Errands & Lies
3:39 pm
i realize i am amazingly lucky or spoiled or whatever to be "done" with my day at this hour
i feel more like frazzled. donno how these 9 to 5 ers do it frankly,
time to put my money where my big mouth is in regards to this trip
so far it's been talk- big talk
and an idea in my head; verbage
haven't set anything in motion or in stone until this week
i scheduled my vaccinations- $1180 worth, thank you
christ
that, i guess would be the point of no return
i realize it's only a sign post; a fictional marker on the trail
we've already catapulted way over the point of no return
this madness here has grown into intolerable and i fully well know that i have to get the fuck out of this life that isn't working
again....or is it still?
but this literally puts my money on the line
i've been a good little cog this week
forgoing exercise (forgot what that was anyway, with the time change and our measley version of fall)
and any kind of relaxation time for myself
been knee deep in those goddamn "to do" lists:
oil change, pay car reg, laser, sign up for paperless bills, send in parking ticket fine
basically spending all my "free" time giving my entire paycheck away to various entities who demand it, in order to sustain my current situation. that's the american dream isn't it? seems more like a nightmare to me
most days i can safely say, i got maybe an hour of contentment, either in a tv show, a mocha frapp (yes, i fell off the wagon), or a moment w/ my son, all day. that blows
and work..... where do i start with that? has become completely and utterly intolerable. 2 weeks ago they started inventorying everything, pulling asset reports, receivables, etc., coinciding w/ our worst month ever, where profit reports showed us losing $30,000 in one month. i was assured by not only my boss, by the 2nd in command, that everything was fine and that they were just applying for loans and such- not intending to sell the company.
so today, the 2nd in command forwards me an email from boss #1, without too carefully deleting their dialogue. and i notice the title of the email from their back n forth was "getting ready for a sale"
i email the 2nd in command, who had already assured me they were not planning to sell the company, "so we ARE selling the company??". and i get a round about response.

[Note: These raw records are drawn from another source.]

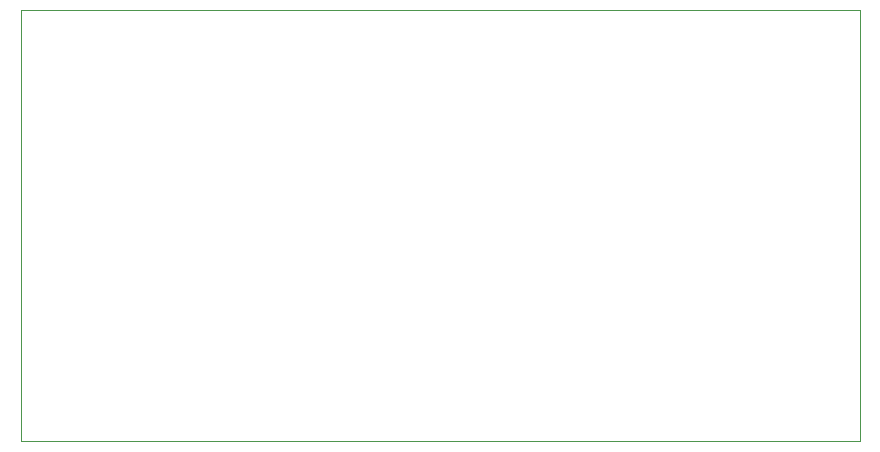
<source format=gko>
G75*
%MOIN*%
%OFA0B0*%
%FSLAX25Y25*%
%IPPOS*%
%LPD*%
%AMOC8*
5,1,8,0,0,1.08239X$1,22.5*
%
%ADD10C,0.00000*%
D10*
X0154327Y0005193D02*
X0154327Y0148894D01*
X0433855Y0148894D01*
X0433855Y0005193D01*
X0154327Y0005193D01*
M02*

</source>
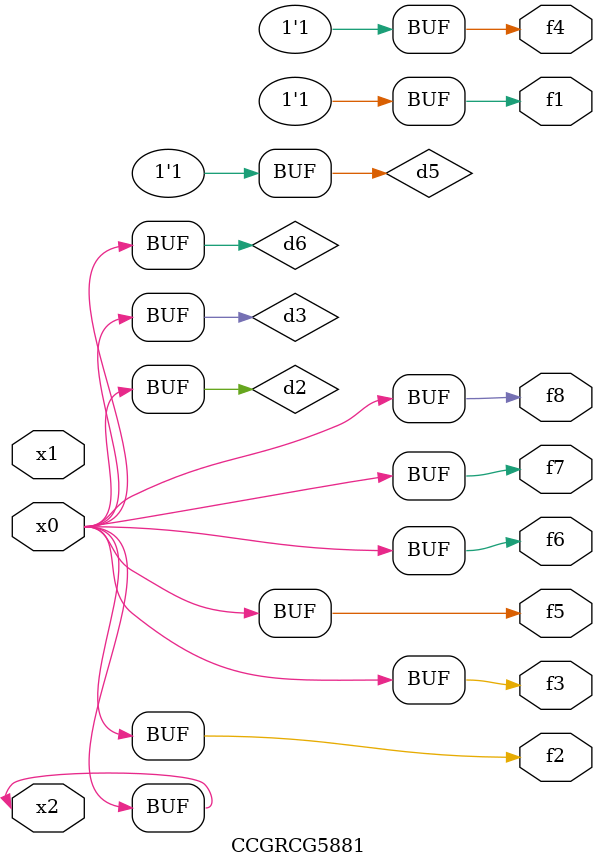
<source format=v>
module CCGRCG5881(
	input x0, x1, x2,
	output f1, f2, f3, f4, f5, f6, f7, f8
);

	wire d1, d2, d3, d4, d5, d6;

	xnor (d1, x2);
	buf (d2, x0, x2);
	and (d3, x0);
	xnor (d4, x1, x2);
	nand (d5, d1, d3);
	buf (d6, d2, d3);
	assign f1 = d5;
	assign f2 = d6;
	assign f3 = d6;
	assign f4 = d5;
	assign f5 = d6;
	assign f6 = d6;
	assign f7 = d6;
	assign f8 = d6;
endmodule

</source>
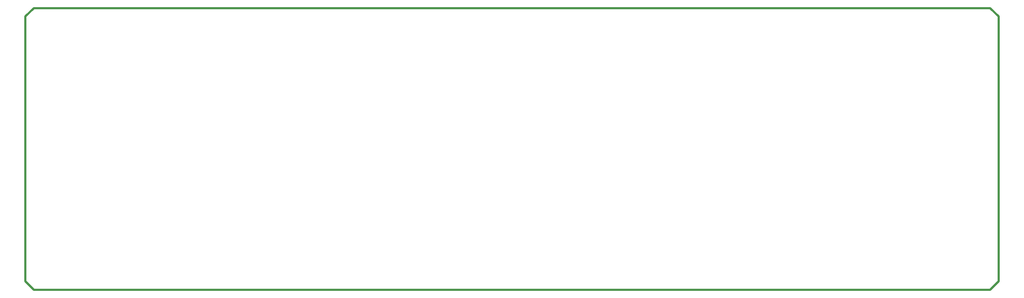
<source format=gbr>
G04 #@! TF.GenerationSoftware,KiCad,Pcbnew,(5.1.6-0-10_14)*
G04 #@! TF.CreationDate,2020-10-13T11:31:38-07:00*
G04 #@! TF.ProjectId,besc g2,62657363-2067-4322-9e6b-696361645f70,Init*
G04 #@! TF.SameCoordinates,Original*
G04 #@! TF.FileFunction,Profile,NP*
%FSLAX46Y46*%
G04 Gerber Fmt 4.6, Leading zero omitted, Abs format (unit mm)*
G04 Created by KiCad (PCBNEW (5.1.6-0-10_14)) date 2020-10-13 11:31:38*
%MOMM*%
%LPD*%
G01*
G04 APERTURE LIST*
G04 #@! TA.AperFunction,Profile*
%ADD10C,0.500000*%
G04 #@! TD*
G04 APERTURE END LIST*
D10*
X31800000Y-125900000D02*
X33800000Y-127900000D01*
X262800000Y-125900000D02*
X260800000Y-127900000D01*
X260800000Y-60900000D02*
X262800000Y-62900000D01*
X33800000Y-60900000D02*
X31800000Y-62900000D01*
X31800000Y-125900000D02*
X31800000Y-62900000D01*
X260800000Y-127900000D02*
X33800000Y-127900000D01*
X262800000Y-62900000D02*
X262800000Y-125900000D01*
X33800000Y-60900000D02*
X260800000Y-60900000D01*
M02*

</source>
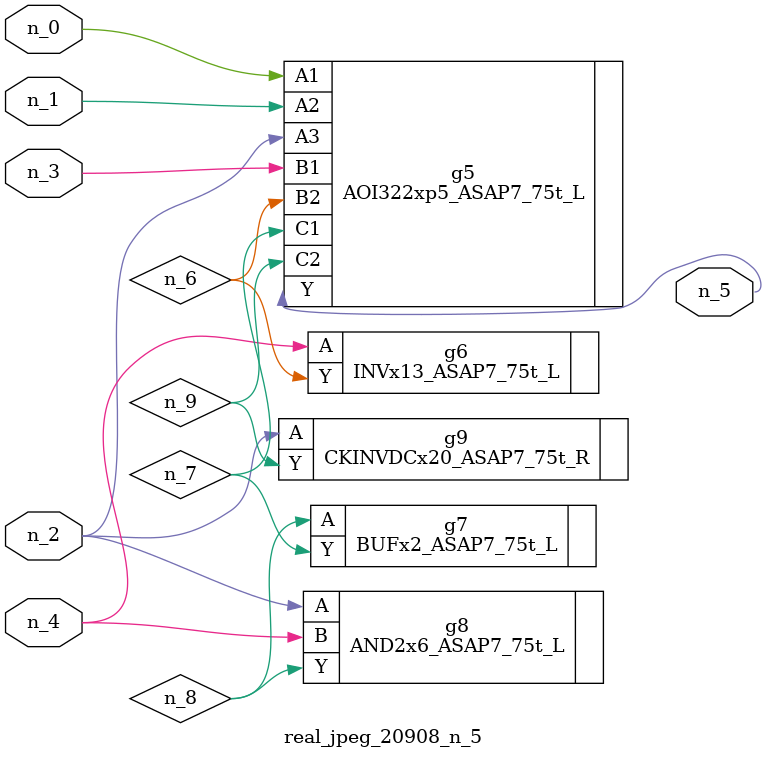
<source format=v>
module real_jpeg_20908_n_5 (n_4, n_0, n_1, n_2, n_3, n_5);

input n_4;
input n_0;
input n_1;
input n_2;
input n_3;

output n_5;

wire n_8;
wire n_6;
wire n_7;
wire n_9;

AOI322xp5_ASAP7_75t_L g5 ( 
.A1(n_0),
.A2(n_1),
.A3(n_2),
.B1(n_3),
.B2(n_6),
.C1(n_7),
.C2(n_9),
.Y(n_5)
);

AND2x6_ASAP7_75t_L g8 ( 
.A(n_2),
.B(n_4),
.Y(n_8)
);

CKINVDCx20_ASAP7_75t_R g9 ( 
.A(n_2),
.Y(n_9)
);

INVx13_ASAP7_75t_L g6 ( 
.A(n_4),
.Y(n_6)
);

BUFx2_ASAP7_75t_L g7 ( 
.A(n_8),
.Y(n_7)
);


endmodule
</source>
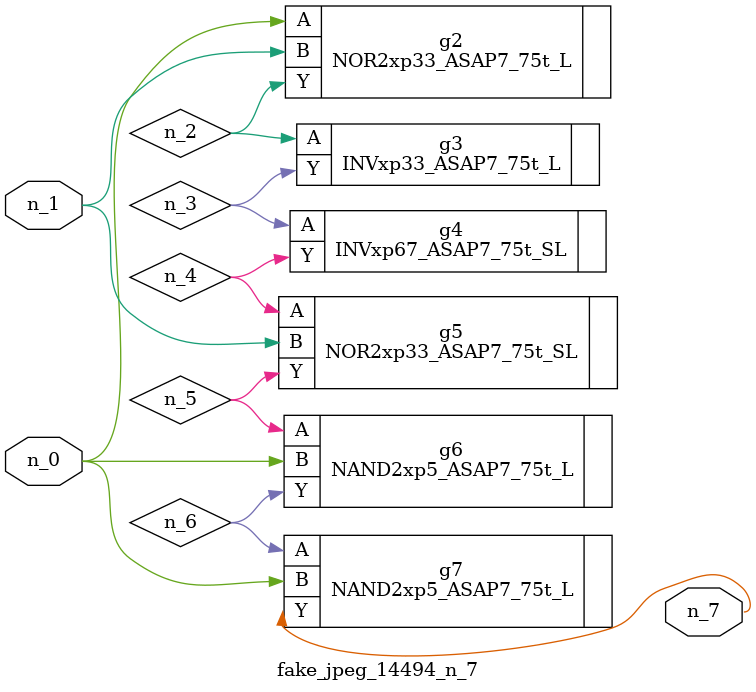
<source format=v>
module fake_jpeg_14494_n_7 (n_0, n_1, n_7);

input n_0;
input n_1;

output n_7;

wire n_3;
wire n_2;
wire n_4;
wire n_6;
wire n_5;

NOR2xp33_ASAP7_75t_L g2 ( 
.A(n_0),
.B(n_1),
.Y(n_2)
);

INVxp33_ASAP7_75t_L g3 ( 
.A(n_2),
.Y(n_3)
);

INVxp67_ASAP7_75t_SL g4 ( 
.A(n_3),
.Y(n_4)
);

NOR2xp33_ASAP7_75t_SL g5 ( 
.A(n_4),
.B(n_1),
.Y(n_5)
);

NAND2xp5_ASAP7_75t_L g6 ( 
.A(n_5),
.B(n_0),
.Y(n_6)
);

NAND2xp5_ASAP7_75t_L g7 ( 
.A(n_6),
.B(n_0),
.Y(n_7)
);


endmodule
</source>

this is BULLSHIT!!!! obviously i have been filed under dispensable employee, replaceable trained monkey.
see, with this job, we have all be given a trade off. we have no official days off, holidays, health insurance, raises or year end bonuses to speak of (only what each of us has been able to finagle through a personal negotiation with the boss, which in my case, is only health insurance- no dental, and about 3 weeks of random vacation a year)
the trade off is working in a low key place and being able to take an afternoon off whenever we need to. i have not gotten 1 raise in 3 years; in fact i make less now than i did when i started. so we've traded away the corporate politics for making peanuts.
we've sacrificed having a 'career' or any kind of advancement to hang w/ this guy's fly-by-night operation. and somehow along the way, i deluded myself into thinking i may have become an esteemed 'collegue' rather than just some dispensable cog on a "need to know" basis. being left completely in the dark, and worse yet, flat out lied to, when paying my bills is dependent upon this paycheck just really blows. he at least owes us a straight answer. seems like everyone knows but us. and the writing is on the wall. we'd have to be stupid to miss it. just feeds right into my 'i don't matter' life theme.